Effect of microwave heating damage on the electrical, thermal and mechanical properties of fibre-reinforced cement mortars
Construction and Building Materials 186 : 31-41 (2018)
Abstract
Nowadays, refurbishing of existing structures has gained interest in order to reduce both the construction materials used and the construction and demolition waste production. For that purpose, there are several methods for demolishing the damaged parts, but most of the alternatives involve high noise and dust production, which are in contraposition when structures are in urban areas. Among all the existing methods, this paper studies the possibility of using microwave heating as a demolition method, either by damaging the bulk material or the mortar to concrete interface. With that in mind, the effect of microwave heating time (range 120–600 s) on the physical, thermal, electrical, mechanical and bonding properties of steel fibre-reinforced and non-reinforced cement mortars was analysed. The aim of the paper is to establish possible correlations between the mentioned properties and the damage level caused by microwave heating. Although the results prove that pore pressure increment due to microwave heating can cause the reduction of flexural strength up to the rupture of the specimens, this fact cannot be extended to all the properties or mortar types.
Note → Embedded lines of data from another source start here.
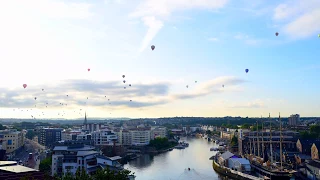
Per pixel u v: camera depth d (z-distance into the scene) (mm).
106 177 93938
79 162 193375
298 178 197750
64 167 193750
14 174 129750
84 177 92688
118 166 198375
The fibre reinforcement plays a key role to restrain the damage. Thermal conductivity and electrical resistivity are obviously different in reinforced and non-reinforced mortars due to the inclusions of the metallic fibres. However, after undergoing microwave heating those properties were not noticeably altered nor follow a trend linked to the heating time. It is assumed that the water migration and evaporation processes are the main cause. Although the flexural strength reduction was gradual for non-reinforced mortars until total failure, the reinforced specimens only showed a 13% of reduction for the first 120 s, remaining almost constant afterwards. Although it was proved that the fibres increase the temperature on the specimen surface and its adhesion to the matrix is altered, their crack bridging effect overcomes further damage.